_TASK TO CARRY OUT_: Search the material for the string "shown", then show every line where it turns up.

--------

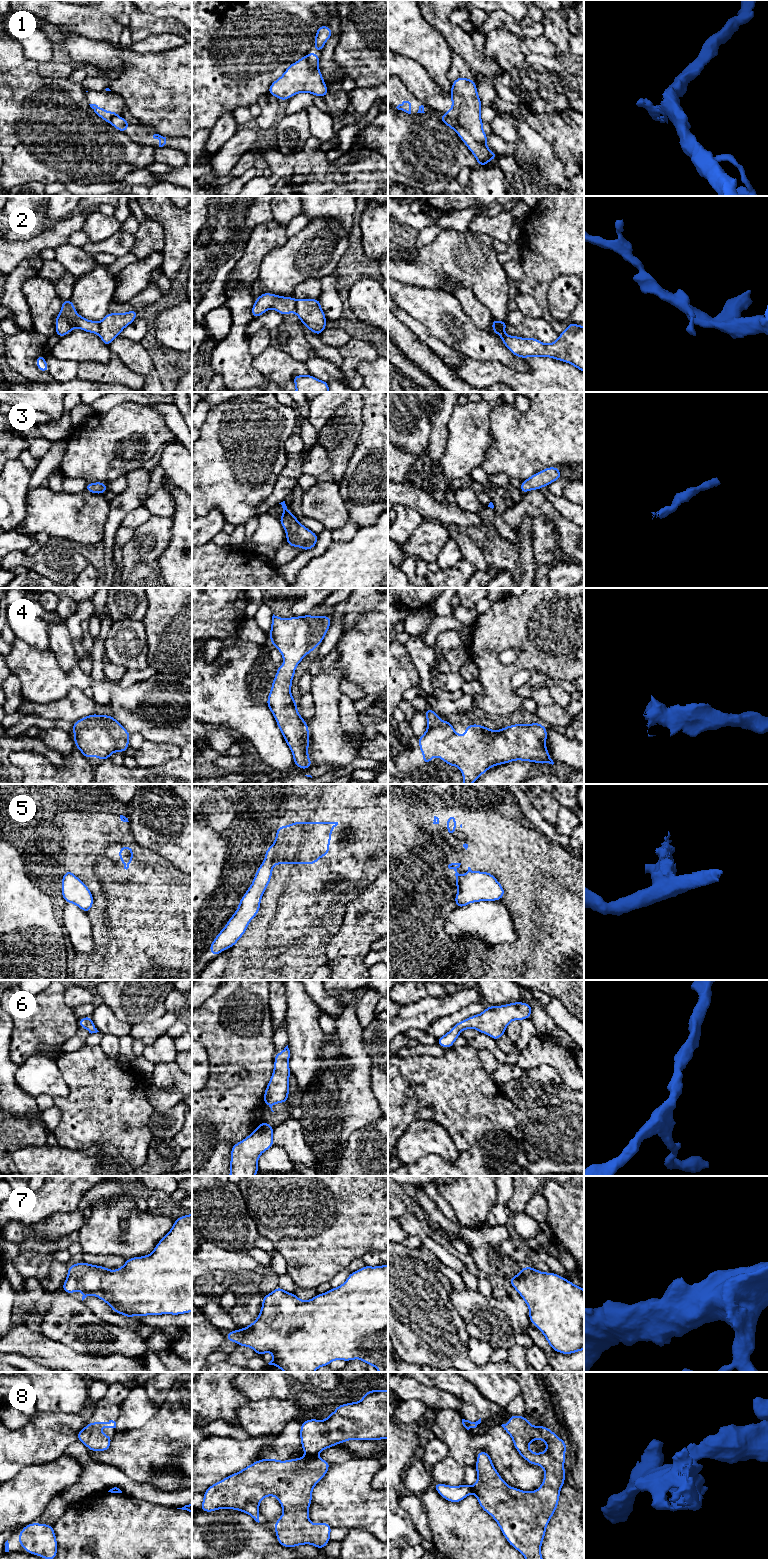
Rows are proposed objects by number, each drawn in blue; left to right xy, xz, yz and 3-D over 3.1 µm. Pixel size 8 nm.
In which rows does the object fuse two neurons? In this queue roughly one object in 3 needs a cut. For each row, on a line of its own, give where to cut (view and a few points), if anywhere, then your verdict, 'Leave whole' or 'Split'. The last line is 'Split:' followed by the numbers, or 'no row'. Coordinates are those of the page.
1: Split along yz (444, 114), (454, 122), (454, 127). Split
2: Split along xz (296, 300), (295, 312). Split
3: No split. Leave whole
4: No split. Leave whole
5: No split. Leave whole
6: No split. Leave whole
7: No split. Leave whole
8: Split along xz (306, 1454), (315, 1456). Split
Split: 1, 2, 8

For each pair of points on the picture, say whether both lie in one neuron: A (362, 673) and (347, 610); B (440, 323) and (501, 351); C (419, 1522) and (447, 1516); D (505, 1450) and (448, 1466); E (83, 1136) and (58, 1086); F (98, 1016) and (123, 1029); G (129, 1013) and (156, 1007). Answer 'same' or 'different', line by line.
A: same
B: same
C: different
D: different
E: different
F: same
G: same

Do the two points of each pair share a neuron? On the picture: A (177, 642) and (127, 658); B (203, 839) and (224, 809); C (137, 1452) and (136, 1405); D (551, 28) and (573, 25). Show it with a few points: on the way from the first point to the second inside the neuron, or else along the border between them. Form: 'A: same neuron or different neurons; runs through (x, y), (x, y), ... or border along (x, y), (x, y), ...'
A: different neurons; border along (144, 629), (148, 665)
B: different neurons; border along (202, 819), (217, 832)
C: different neurons; border along (156, 1413), (140, 1427), (116, 1431)
D: different neurons; border along (559, 11), (566, 28), (570, 32)

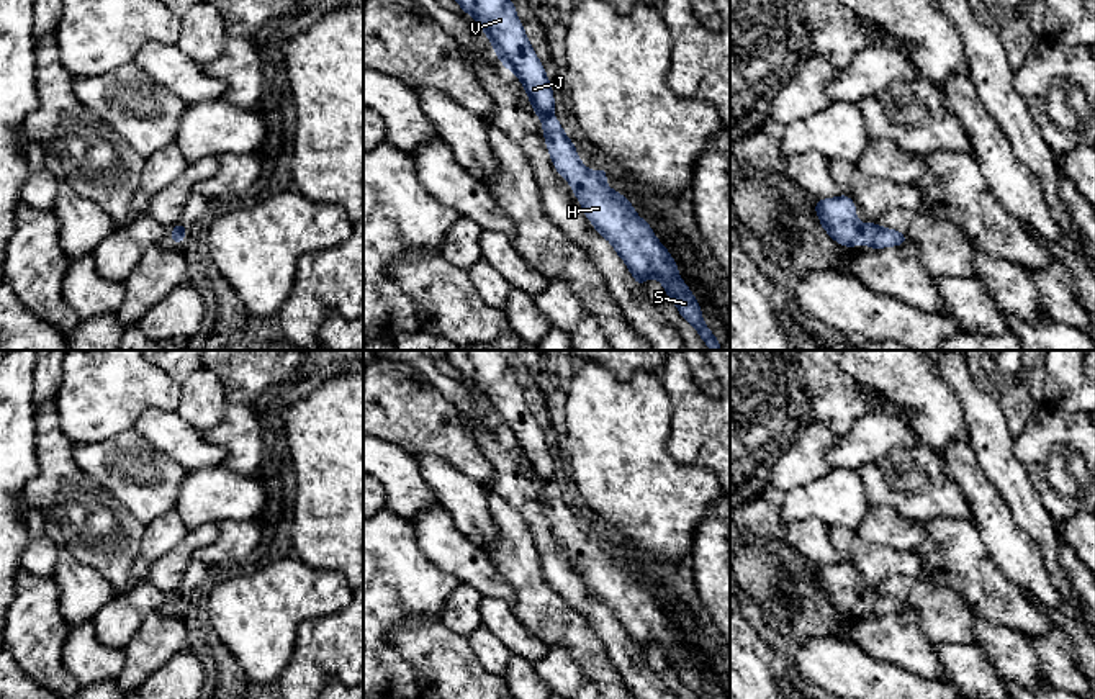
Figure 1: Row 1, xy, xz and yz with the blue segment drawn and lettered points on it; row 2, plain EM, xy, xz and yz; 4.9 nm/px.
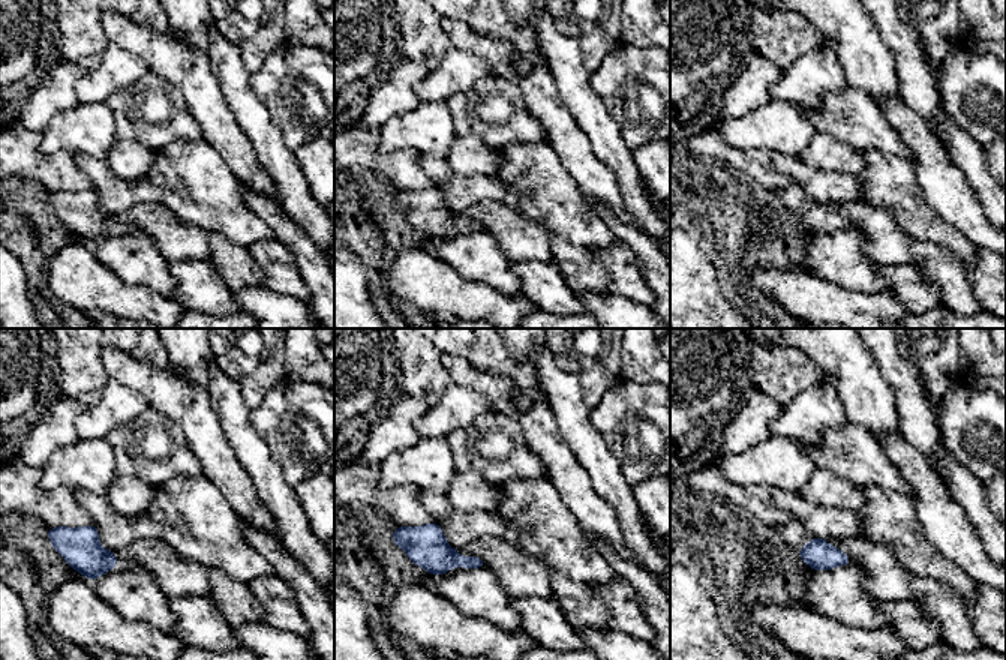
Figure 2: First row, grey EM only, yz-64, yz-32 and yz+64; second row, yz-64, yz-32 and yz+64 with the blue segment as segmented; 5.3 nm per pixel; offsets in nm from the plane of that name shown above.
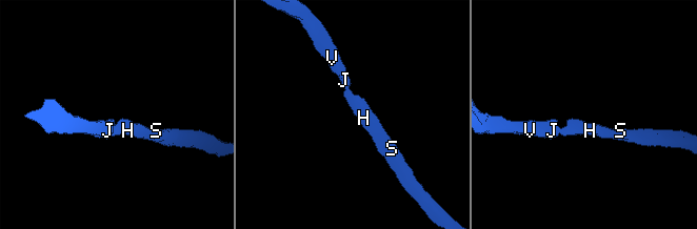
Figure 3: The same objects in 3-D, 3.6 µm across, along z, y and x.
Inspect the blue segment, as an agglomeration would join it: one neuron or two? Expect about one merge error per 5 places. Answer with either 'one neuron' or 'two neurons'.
one neuron

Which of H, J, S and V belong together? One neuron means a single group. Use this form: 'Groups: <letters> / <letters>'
Groups: H J S V

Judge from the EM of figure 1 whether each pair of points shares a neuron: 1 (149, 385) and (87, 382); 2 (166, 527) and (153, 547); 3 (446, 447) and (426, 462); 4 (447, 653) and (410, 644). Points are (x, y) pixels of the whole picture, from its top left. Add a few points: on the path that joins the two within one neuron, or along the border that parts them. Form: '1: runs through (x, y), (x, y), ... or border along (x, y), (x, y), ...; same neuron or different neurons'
1: runs through (135, 383), (102, 382); same neuron
2: runs through (164, 532), (156, 542); same neuron
3: border along (416, 455), (434, 454), (450, 462), (467, 477); different neurons
4: runs through (437, 653), (429, 645), (419, 644); same neuron

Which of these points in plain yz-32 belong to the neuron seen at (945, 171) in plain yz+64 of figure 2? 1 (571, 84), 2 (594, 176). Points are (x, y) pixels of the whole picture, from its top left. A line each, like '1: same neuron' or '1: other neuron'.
1: other neuron
2: same neuron

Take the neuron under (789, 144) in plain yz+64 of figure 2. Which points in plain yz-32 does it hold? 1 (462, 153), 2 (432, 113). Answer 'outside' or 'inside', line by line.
1: outside
2: inside

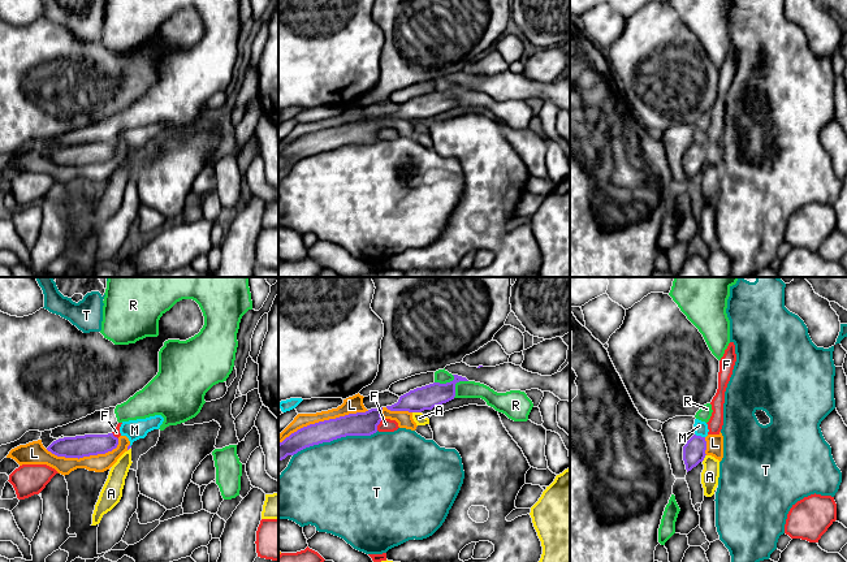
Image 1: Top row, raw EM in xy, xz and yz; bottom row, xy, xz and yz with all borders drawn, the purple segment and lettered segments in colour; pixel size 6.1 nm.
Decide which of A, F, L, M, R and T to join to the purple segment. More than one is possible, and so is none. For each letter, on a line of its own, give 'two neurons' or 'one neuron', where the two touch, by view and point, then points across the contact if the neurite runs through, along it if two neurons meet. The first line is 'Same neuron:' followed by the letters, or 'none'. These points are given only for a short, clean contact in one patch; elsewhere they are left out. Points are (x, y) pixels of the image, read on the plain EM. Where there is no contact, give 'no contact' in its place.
Same neuron: none
A: two neurons; contact xz (416, 120); border xz (413, 120), (420, 121)
F: two neurons; contact xz (379, 132)
L: two neurons; contact xz (324, 129)
M: two neurons; contact yz (700, 145)
R: two neurons; contact xz (454, 94); border xz (467, 89), (459, 89), (456, 93), (456, 103), (453, 106)
T: two neurons; contact xz (335, 147)

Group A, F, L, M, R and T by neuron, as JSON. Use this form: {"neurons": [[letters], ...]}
{"neurons": [["A"], ["F"], ["L"], ["M"], ["R"], ["T"]]}

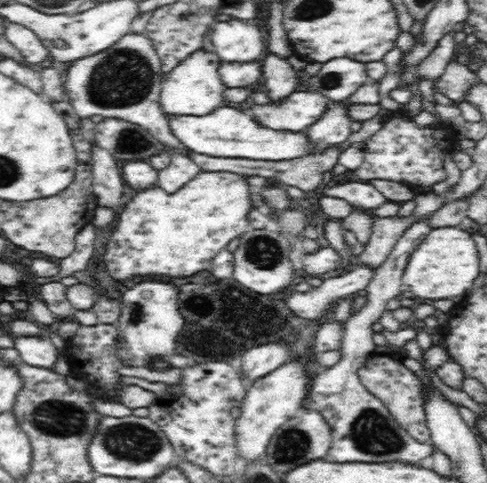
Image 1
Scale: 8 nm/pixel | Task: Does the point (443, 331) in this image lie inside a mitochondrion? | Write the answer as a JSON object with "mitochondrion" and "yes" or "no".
{"mitochondrion":"no"}

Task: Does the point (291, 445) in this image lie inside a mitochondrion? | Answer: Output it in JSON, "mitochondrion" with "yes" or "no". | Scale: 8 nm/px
{"mitochondrion":"yes"}

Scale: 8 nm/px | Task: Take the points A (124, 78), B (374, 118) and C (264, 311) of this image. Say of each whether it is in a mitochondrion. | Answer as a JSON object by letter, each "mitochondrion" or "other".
{"A":"mitochondrion","B":"other","C":"other"}

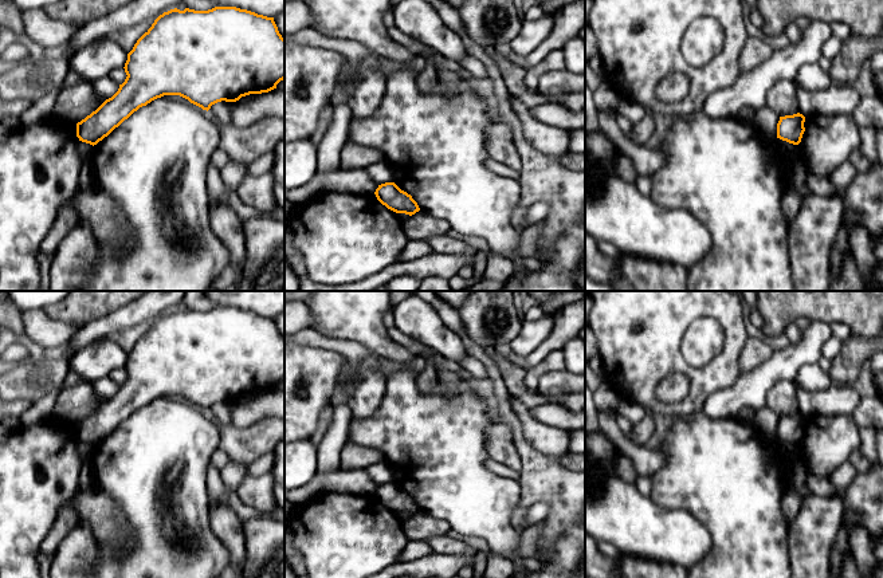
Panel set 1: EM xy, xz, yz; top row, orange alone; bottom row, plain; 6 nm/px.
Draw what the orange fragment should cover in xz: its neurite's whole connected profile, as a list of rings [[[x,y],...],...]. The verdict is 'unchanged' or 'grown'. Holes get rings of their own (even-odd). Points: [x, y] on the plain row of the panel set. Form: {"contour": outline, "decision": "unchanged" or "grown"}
{"contour": [[[385,483],[378,485],[374,495],[382,506],[396,514],[405,514],[412,516],[420,511],[412,496],[401,491],[395,483]]], "decision": "unchanged"}

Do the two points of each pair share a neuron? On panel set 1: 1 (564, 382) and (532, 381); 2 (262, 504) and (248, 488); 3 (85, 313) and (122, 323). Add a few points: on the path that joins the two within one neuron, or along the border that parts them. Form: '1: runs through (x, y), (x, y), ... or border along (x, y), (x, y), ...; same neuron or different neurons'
1: border along (565, 368), (545, 372), (538, 378), (537, 389); different neurons
2: runs through (261, 500), (252, 492); same neuron
3: border along (126, 305), (87, 322), (78, 330); different neurons

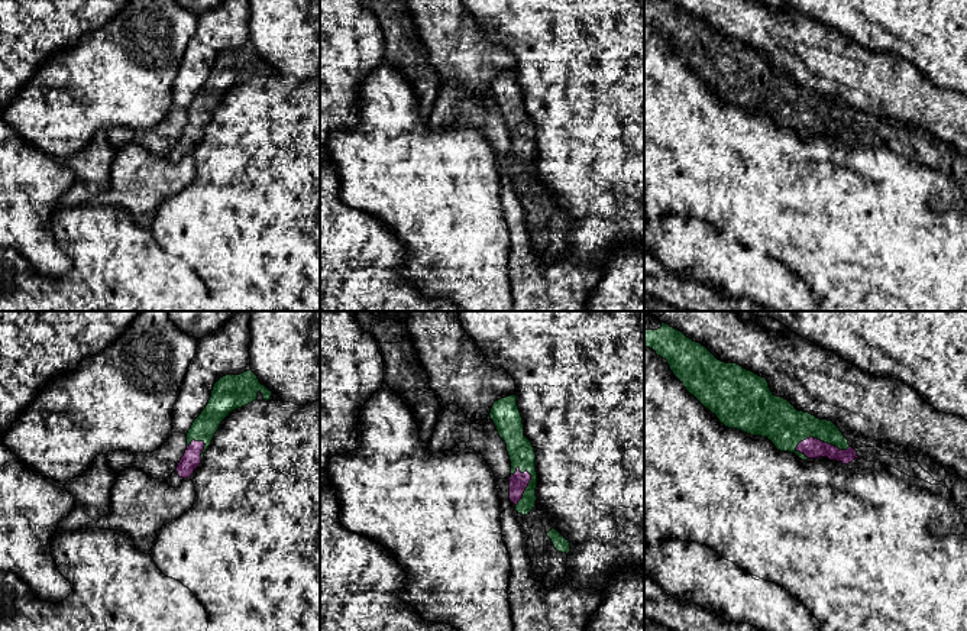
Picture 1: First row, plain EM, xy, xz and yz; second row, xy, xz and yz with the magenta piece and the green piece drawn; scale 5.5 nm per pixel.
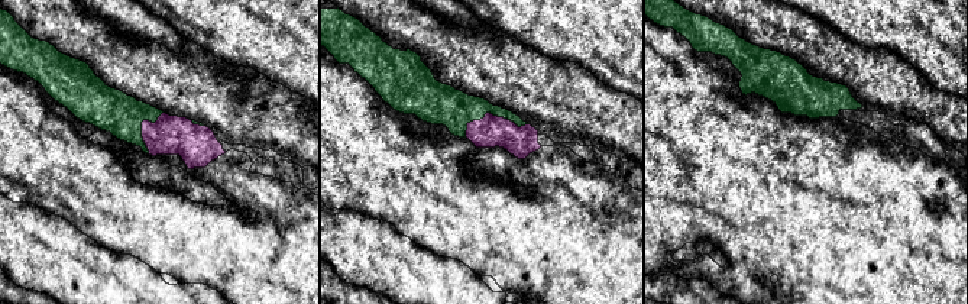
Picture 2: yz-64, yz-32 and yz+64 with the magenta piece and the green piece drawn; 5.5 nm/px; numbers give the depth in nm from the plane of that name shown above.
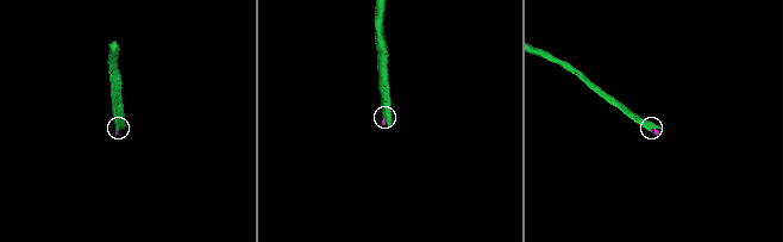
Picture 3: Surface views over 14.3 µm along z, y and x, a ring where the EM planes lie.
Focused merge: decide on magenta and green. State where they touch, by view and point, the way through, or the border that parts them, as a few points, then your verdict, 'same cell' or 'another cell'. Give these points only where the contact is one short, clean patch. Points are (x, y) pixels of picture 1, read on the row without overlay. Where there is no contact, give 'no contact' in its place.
yz (820, 116) | across yz (811, 123), (820, 116), (789, 106), (779, 97) | same cell

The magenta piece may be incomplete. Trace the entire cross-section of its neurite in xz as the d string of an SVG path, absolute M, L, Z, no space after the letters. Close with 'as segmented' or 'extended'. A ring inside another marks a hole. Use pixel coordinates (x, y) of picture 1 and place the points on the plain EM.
M517 71L495 77L489 93L499 113L505 117L511 136L510 177L518 190L527 191L537 177L536 127L531 117L524 111Z; extended

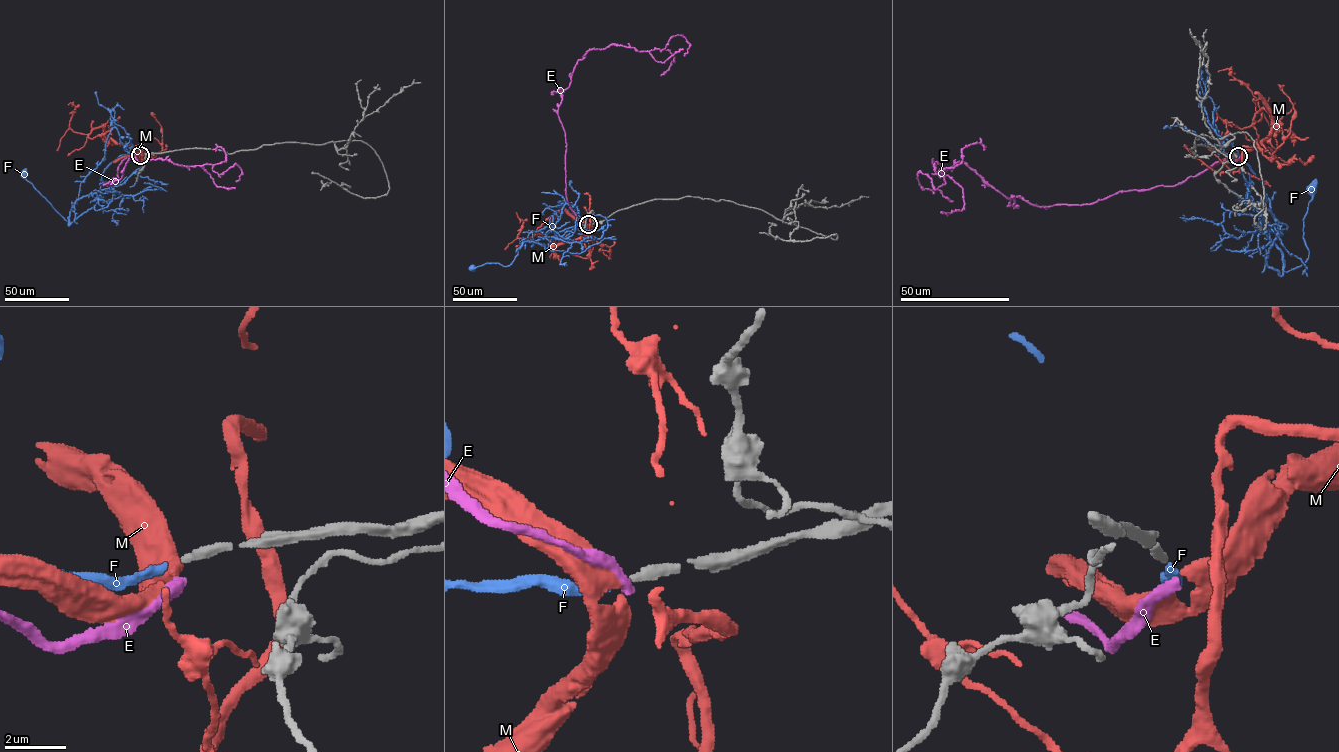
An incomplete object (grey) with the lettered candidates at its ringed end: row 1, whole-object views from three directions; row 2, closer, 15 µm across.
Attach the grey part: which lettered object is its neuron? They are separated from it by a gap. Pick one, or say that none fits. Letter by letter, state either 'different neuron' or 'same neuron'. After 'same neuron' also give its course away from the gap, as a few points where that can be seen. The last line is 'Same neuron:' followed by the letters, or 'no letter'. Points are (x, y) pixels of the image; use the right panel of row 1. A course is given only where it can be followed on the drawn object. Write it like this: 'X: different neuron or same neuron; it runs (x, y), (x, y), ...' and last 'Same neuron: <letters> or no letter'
E: different neuron
F: same neuron; it runs (1239, 156), (1269, 201), (1280, 235), (1269, 248), (1266, 264), (1281, 275), (1308, 258), (1303, 218), (1312, 189)
M: different neuron
Same neuron: F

--------

_RESULT BELOW_:
Figure 2: First row, grey EM only, yz-64, yz-32 and yz+64; second row, yz-64, yz-32 and yz+64 with the blue segment as segmented; 5.3 nm per pixel; offsets in nm from the plane of that name shown above.
Picture 2: yz-64, yz-32 and yz+64 with the magenta piece and the green piece drawn; 5.5 nm/px; numbers give the depth in nm from the plane of that name shown above.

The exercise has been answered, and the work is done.